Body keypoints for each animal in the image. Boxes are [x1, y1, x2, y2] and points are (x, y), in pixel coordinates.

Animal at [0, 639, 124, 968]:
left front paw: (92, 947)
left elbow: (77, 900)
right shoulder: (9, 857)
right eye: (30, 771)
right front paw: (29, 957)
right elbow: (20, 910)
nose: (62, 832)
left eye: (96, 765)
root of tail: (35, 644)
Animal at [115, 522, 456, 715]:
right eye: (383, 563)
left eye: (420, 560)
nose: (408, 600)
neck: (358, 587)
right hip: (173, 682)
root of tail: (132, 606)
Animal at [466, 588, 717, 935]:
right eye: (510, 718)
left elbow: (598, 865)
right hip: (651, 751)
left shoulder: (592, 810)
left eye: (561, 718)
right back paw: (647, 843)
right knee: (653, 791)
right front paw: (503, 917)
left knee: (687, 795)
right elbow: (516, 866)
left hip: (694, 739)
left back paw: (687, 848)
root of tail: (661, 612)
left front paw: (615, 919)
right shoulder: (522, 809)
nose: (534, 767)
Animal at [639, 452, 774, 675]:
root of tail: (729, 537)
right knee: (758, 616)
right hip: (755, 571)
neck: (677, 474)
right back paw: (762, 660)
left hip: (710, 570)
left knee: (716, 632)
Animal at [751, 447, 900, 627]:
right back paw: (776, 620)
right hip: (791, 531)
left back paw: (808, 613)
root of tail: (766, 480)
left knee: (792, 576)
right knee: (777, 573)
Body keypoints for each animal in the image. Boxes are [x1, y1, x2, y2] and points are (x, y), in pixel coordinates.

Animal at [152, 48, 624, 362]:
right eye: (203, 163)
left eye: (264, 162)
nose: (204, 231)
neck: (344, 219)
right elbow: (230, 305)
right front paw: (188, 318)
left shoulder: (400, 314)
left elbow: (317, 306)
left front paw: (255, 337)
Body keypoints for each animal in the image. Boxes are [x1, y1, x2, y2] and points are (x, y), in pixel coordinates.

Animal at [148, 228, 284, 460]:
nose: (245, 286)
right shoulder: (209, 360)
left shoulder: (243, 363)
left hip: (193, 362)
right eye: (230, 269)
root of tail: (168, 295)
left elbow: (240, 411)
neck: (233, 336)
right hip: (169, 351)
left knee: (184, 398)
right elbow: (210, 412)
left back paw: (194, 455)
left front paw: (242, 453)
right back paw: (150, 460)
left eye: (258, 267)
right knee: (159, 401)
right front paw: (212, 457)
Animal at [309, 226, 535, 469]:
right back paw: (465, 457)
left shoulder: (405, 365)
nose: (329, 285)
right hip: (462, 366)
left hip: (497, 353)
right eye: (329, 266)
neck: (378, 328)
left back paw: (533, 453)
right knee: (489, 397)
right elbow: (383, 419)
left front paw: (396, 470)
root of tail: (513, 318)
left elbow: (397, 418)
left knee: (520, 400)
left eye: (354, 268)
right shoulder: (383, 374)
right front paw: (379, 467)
# # #
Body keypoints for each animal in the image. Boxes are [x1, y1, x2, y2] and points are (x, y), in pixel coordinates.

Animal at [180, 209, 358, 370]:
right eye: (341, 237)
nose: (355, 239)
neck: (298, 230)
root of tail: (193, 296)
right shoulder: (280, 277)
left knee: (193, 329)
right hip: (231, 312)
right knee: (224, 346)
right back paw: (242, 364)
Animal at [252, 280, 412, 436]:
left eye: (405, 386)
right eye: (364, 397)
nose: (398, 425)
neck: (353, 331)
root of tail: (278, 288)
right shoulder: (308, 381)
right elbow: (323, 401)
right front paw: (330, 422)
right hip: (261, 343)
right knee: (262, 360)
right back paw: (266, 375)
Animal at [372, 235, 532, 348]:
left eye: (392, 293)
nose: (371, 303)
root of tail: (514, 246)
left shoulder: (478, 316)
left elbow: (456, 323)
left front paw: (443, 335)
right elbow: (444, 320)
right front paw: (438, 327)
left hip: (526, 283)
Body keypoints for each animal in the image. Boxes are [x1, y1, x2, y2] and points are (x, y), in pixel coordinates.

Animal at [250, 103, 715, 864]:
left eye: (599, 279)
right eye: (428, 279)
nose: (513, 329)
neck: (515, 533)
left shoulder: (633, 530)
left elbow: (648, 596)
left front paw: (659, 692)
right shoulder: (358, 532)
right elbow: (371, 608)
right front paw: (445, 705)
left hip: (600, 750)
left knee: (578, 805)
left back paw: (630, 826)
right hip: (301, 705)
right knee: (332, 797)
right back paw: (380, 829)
# # #
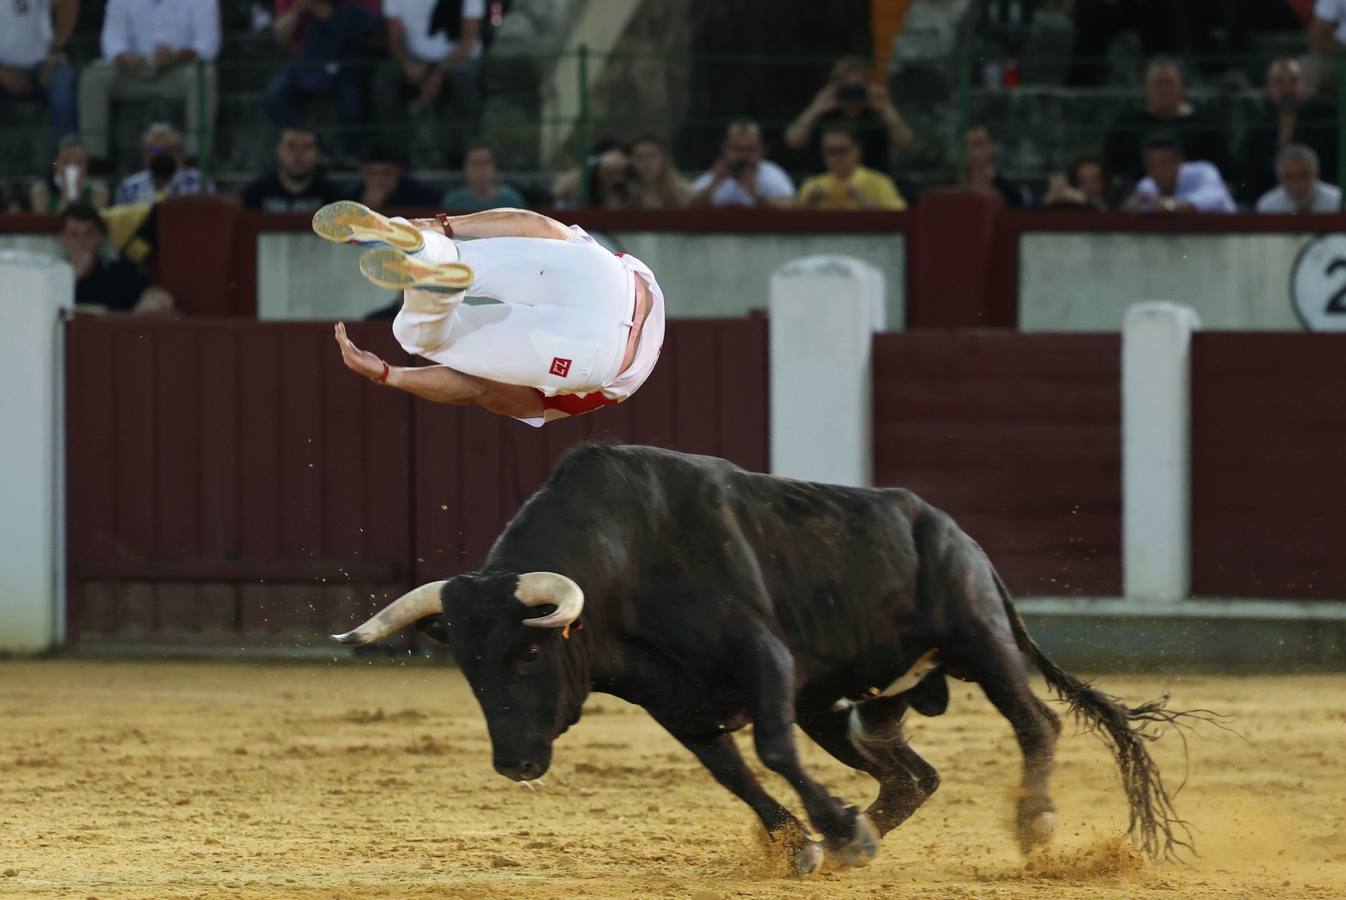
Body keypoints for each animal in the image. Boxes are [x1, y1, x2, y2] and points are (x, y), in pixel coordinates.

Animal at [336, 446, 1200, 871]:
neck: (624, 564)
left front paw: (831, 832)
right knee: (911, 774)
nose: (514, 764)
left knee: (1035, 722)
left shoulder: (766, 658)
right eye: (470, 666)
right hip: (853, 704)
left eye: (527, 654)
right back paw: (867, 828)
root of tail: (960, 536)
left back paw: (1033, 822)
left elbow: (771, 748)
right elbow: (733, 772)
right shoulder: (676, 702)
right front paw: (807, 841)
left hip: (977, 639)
# # #
Task statement:
Go through the entries line by line and count those with "neck". Give only the count.

Answer:
9